■ How to complete this task ■
Please give back each entry below unaltered, leaving the pictures out.

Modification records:
*** Begin section ***

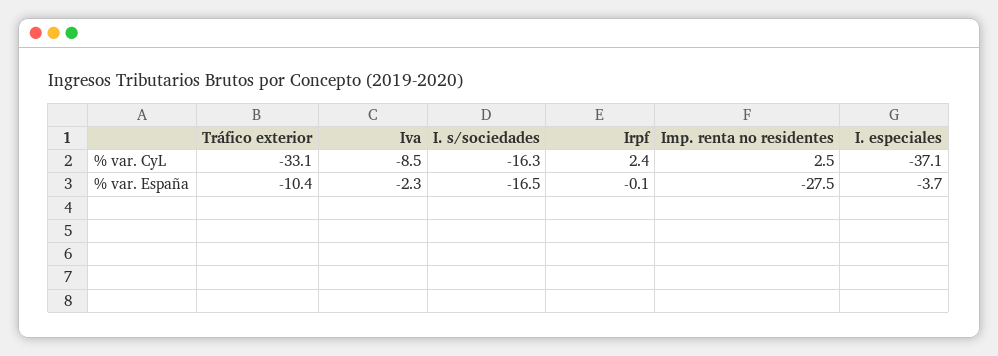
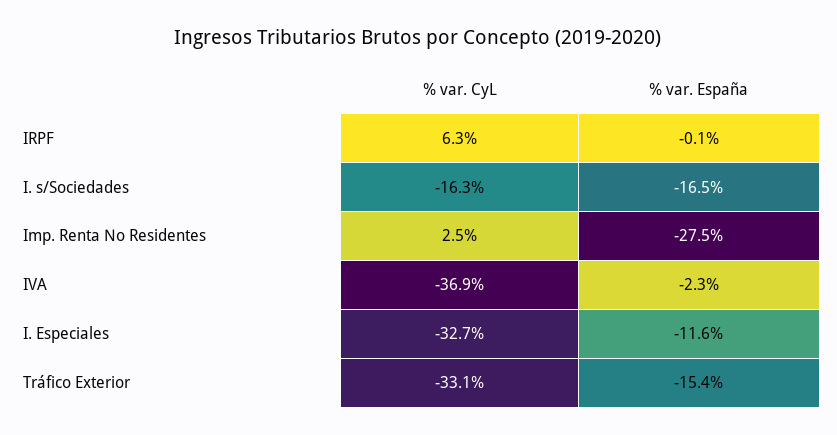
  {
    "Tráfico exterior": {
      "% var. CyL": -33.1,
-     "% var. España": -10.4
+     "% var. España": -15.4
    },
    "Iva": {
-     "% var. CyL": -8.5,
+     "% var. CyL": -36.9,
      "% var. España": -2.3
    },
    "I. s/sociedades": {
      "% var. CyL": -16.3,
      "% var. España": -16.5
    },
    "Irpf": {
-     "% var. CyL": 2.4,
+     "% var. CyL": 6.3,
      "% var. España": -0.1
    },
    "Imp. renta no residentes": {
      "% var. CyL": 2.5,
      "% var. España": -27.5
    },
    "I. especiales": {
-     "% var. CyL": -37.1,
+     "% var. CyL": -32.7,
-     "% var. España": -3.7
+     "% var. España": -11.6
    }
  }

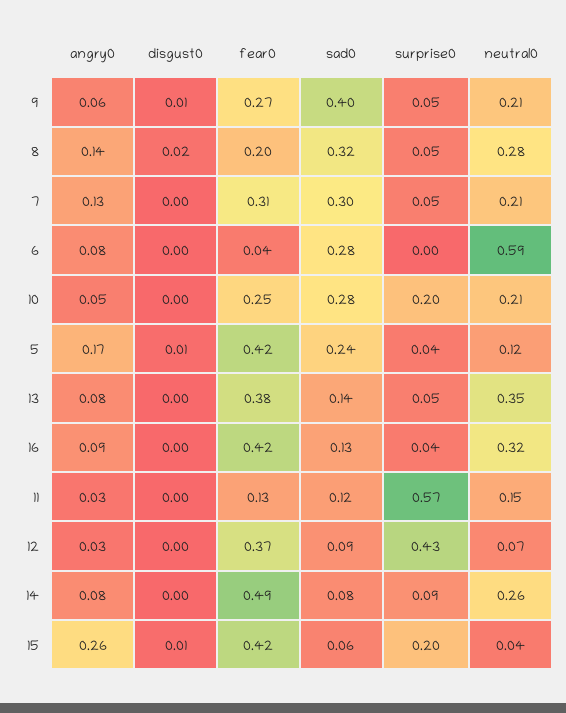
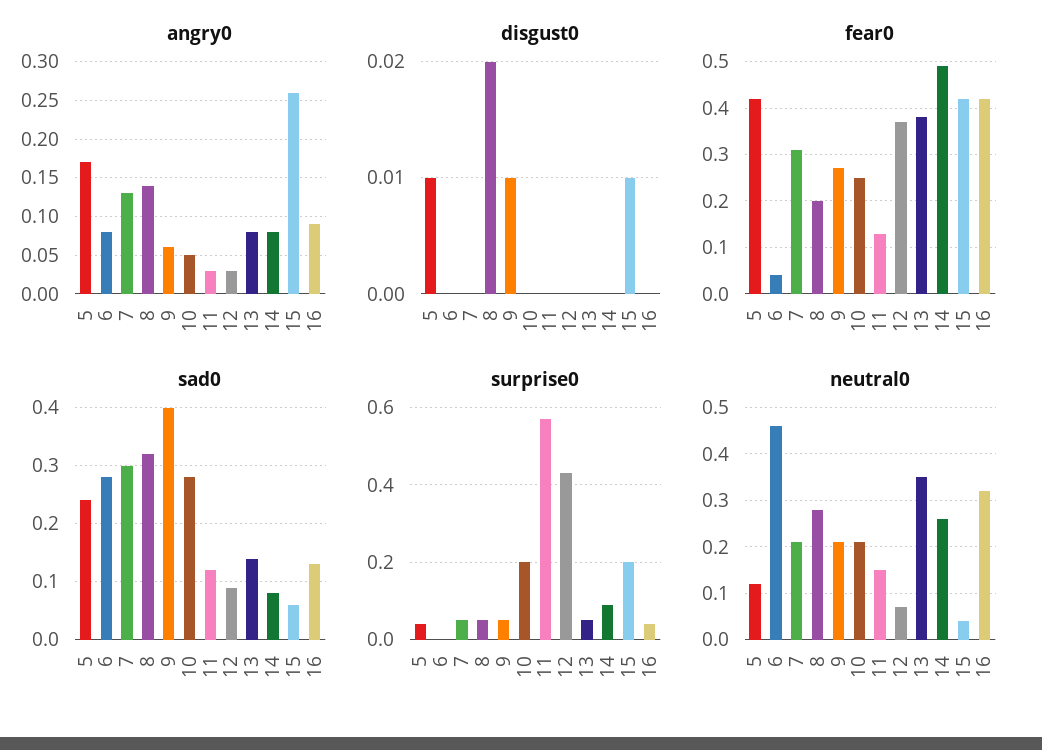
  {
    "angry0": {
      "9": 0.06,
      "8": 0.14,
      "7": 0.13,
      "6": 0.08,
      "10": 0.05,
      "5": 0.17,
      "13": 0.08,
      "16": 0.09,
      "11": 0.03,
      "12": 0.03,
      "14": 0.08,
      "15": 0.26
    },
    "disgust0": {
      "9": 0.01,
      "8": 0.02,
      "7": 0,
      "6": 0,
      "10": 0,
      "5": 0.01,
      "13": 0,
      "16": 0,
      "11": 0,
      "12": 0,
      "14": 0,
      "15": 0.01
    },
    "fear0": {
      "9": 0.27,
      "8": 0.2,
      "7": 0.31,
      "6": 0.04,
      "10": 0.25,
      "5": 0.42,
      "13": 0.38,
      "16": 0.42,
      "11": 0.13,
      "12": 0.37,
      "14": 0.49,
      "15": 0.42
    },
    "sad0": {
      "9": 0.4,
      "8": 0.32,
      "7": 0.3,
      "6": 0.28,
      "10": 0.28,
      "5": 0.24,
      "13": 0.14,
      "16": 0.13,
      "11": 0.12,
      "12": 0.09,
      "14": 0.08,
      "15": 0.06
    },
    "surprise0": {
      "9": 0.05,
      "8": 0.05,
      "7": 0.05,
      "6": 0,
      "10": 0.2,
      "5": 0.04,
      "13": 0.05,
      "16": 0.04,
      "11": 0.57,
      "12": 0.43,
      "14": 0.09,
      "15": 0.2
    },
    "neutral0": {
      "9": 0.21,
      "8": 0.28,
      "7": 0.21,
-     "6": 0.59,
+     "6": 0.45,
      "10": 0.21,
      "5": 0.12,
      "13": 0.35,
      "16": 0.32,
      "11": 0.15,
      "12": 0.07,
      "14": 0.26,
      "15": 0.04
    }
  }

*** End section ***

■ Written response ■
  {
    "Tráfico exterior": {
      "% var. CyL": -33.1,
-     "% var. España": -10.4
+     "% var. España": -15.4
    },
    "Iva": {
-     "% var. CyL": -8.5,
+     "% var. CyL": -36.9,
      "% var. España": -2.3
    },
    "I. s/sociedades": {
      "% var. CyL": -16.3,
      "% var. España": -16.5
    },
    "Irpf": {
-     "% var. CyL": 2.4,
+     "% var. CyL": 6.3,
      "% var. España": -0.1
    },
    "Imp. renta no residentes": {
      "% var. CyL": 2.5,
      "% var. España": -27.5
    },
    "I. especiales": {
-     "% var. CyL": -37.1,
+     "% var. CyL": -32.7,
-     "% var. España": -3.7
+     "% var. España": -11.6
    }
  }

  {
    "angry0": {
      "9": 0.06,
      "8": 0.14,
      "7": 0.13,
      "6": 0.08,
      "10": 0.05,
      "5": 0.17,
      "13": 0.08,
      "16": 0.09,
      "11": 0.03,
      "12": 0.03,
      "14": 0.08,
      "15": 0.26
    },
    "disgust0": {
      "9": 0.01,
      "8": 0.02,
      "7": 0,
      "6": 0,
      "10": 0,
      "5": 0.01,
      "13": 0,
      "16": 0,
      "11": 0,
      "12": 0,
      "14": 0,
      "15": 0.01
    },
    "fear0": {
      "9": 0.27,
      "8": 0.2,
      "7": 0.31,
      "6": 0.04,
      "10": 0.25,
      "5": 0.42,
      "13": 0.38,
      "16": 0.42,
      "11": 0.13,
      "12": 0.37,
      "14": 0.49,
      "15": 0.42
    },
    "sad0": {
      "9": 0.4,
      "8": 0.32,
      "7": 0.3,
      "6": 0.28,
      "10": 0.28,
      "5": 0.24,
      "13": 0.14,
      "16": 0.13,
      "11": 0.12,
      "12": 0.09,
      "14": 0.08,
      "15": 0.06
    },
    "surprise0": {
      "9": 0.05,
      "8": 0.05,
      "7": 0.05,
      "6": 0,
      "10": 0.2,
      "5": 0.04,
      "13": 0.05,
      "16": 0.04,
      "11": 0.57,
      "12": 0.43,
      "14": 0.09,
      "15": 0.2
    },
    "neutral0": {
      "9": 0.21,
      "8": 0.28,
      "7": 0.21,
-     "6": 0.59,
+     "6": 0.45,
      "10": 0.21,
      "5": 0.12,
      "13": 0.35,
      "16": 0.32,
      "11": 0.15,
      "12": 0.07,
      "14": 0.26,
      "15": 0.04
    }
  }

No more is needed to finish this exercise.